The Lemon Twigs
Brothers of Style
Oct 19, 2016
Photography by Autumn de Wilde Issue #58 - The Protest Issue
Brothers often fight and clash. But they can also be the biggest motivators for each other. Take for example 19-year-old Brian D'Addario and his 17-year-old brother Michael. They've used their differences and similarities to create the catchy pop-rock of their Long Island, New York, band The Lemon Twigs.
Brian says his style is more a "straight-forward kind of songwriting" that strives for concise lyrics. Meanwhile, he says Michael's songs "tend to go off in different directions and are more embellished and less structured than his."
"I think his stuff has more spontaneity than a lot of my stuff has," Brian says. "And mine has more of that dialed back structure that maybe his songs don't have. I think those things complement each other because what can't be found in my songs can be found in his songs and vice versa.... He makes me work a little harder and I make him work a little harder."
Another motivating factor in their progression as musicians was growing up in a musical minded family. Their father wrote songs in the '70s and '80s, and pursued music his whole life until he had kids. At that point, he introduced them to all the music he was a fan of. In addition, their mother did some acting when she was young and also was a singer. Later on she had them do community and professional theater.
"We've always had that built in since we were young," Brian says.
The brothers started writing and recording seriously when they were young teenagers. About two to three years ago they formed The Lemon Twigs. Both brothers are multi-instrumentalists and singers. The full lineup also includes keyboardist Danny Ayala and bassist Megan Zeankowski.
The brothers began writing songs over the course of 2014 when they weren't busy with school. When they had a healthy batch of songs, the band traveled to Los Angeles to record their 4AD debut The Lemon Twigs Do Hollywood with Foxygen's Jonathan Rado, who had expressed interest in the demos they were sending him online. They spent a few weeks at Rado's house recording the album.
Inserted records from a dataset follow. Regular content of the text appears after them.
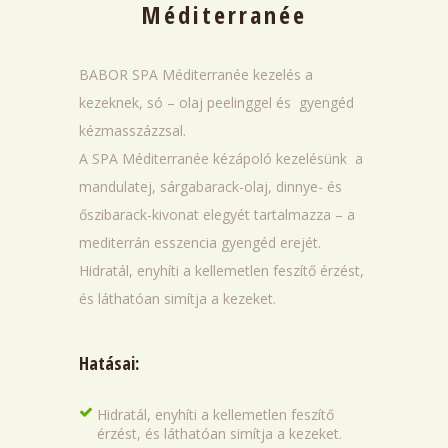
Méditerranée
BABOR SPA Méditerranée kezelés a
kezeknek, só – olaj peelinggel és gyengéd
kézmasszázzsal.
A SPA Méditerranée kézápoló kezelésünk a
mandulatej, sárgabarack-olaj, dinnye- és
őszibarack-kivonat elegyét tartalmazza – a
mediterrán esszencia gyengéd erejét.
Hidratál, enyhíti a kellemetlen feszítő érzést,
és láthatóan simítja a kezeket.
Hatásai:
Hidratál, enyhíti a kellemetlen feszítő
érzést, és láthatóan simítja a kezeket.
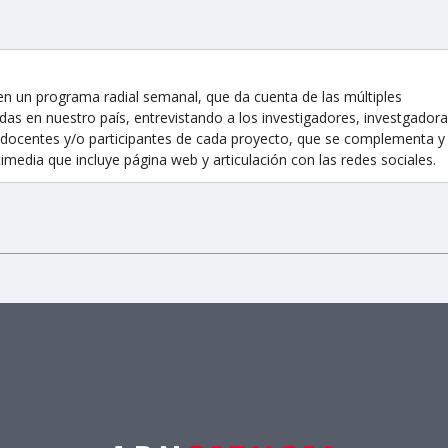
en un programa radial semanal, que da cuenta de las múltiples
das en nuestro país, entrevistando a los investigadores, investgadora
as, docentes y/o participantes de cada proyecto, que se complementa y
media que incluye página web y articulación con las redes sociales.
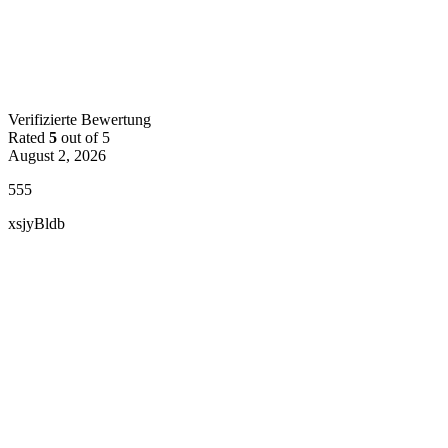
Verifizierte Bewertung
Rated
5
out of 5
August 2, 2026
555
xsjyBldb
Brian recalls Rado gave them some sage advice early on in the writing process that helped find the right songs.
"I remember saying, 'I don't really know what we want to make this record be.' And he said, 'Just make 10 really great pop songs,'" says Brian. "That was really important because then that became the goal. That informed a lot of the writing on the record for me."
Brian adds he was impressed by Rado's treatment of the drums and other instruments, as it "doesn't sound like many records to me." While many of the songs have a classic-yet-modern vibe similar to Foxygen's, Brian says he doesn't think it really sounds like the '60s or '70s because those artists would often use better equipment.
Michael says they decided on the album title as it was "the essential California-LA experience."
"It was just us coming from Long Island to record in California so we looked at it as we were doing Hollywood," he says. "So we picked it as the title, as an outsider's view of what that is."
"That was our first trip where we're like 'we're making a record,'" Brian adds. "That was a cool thing because it was real."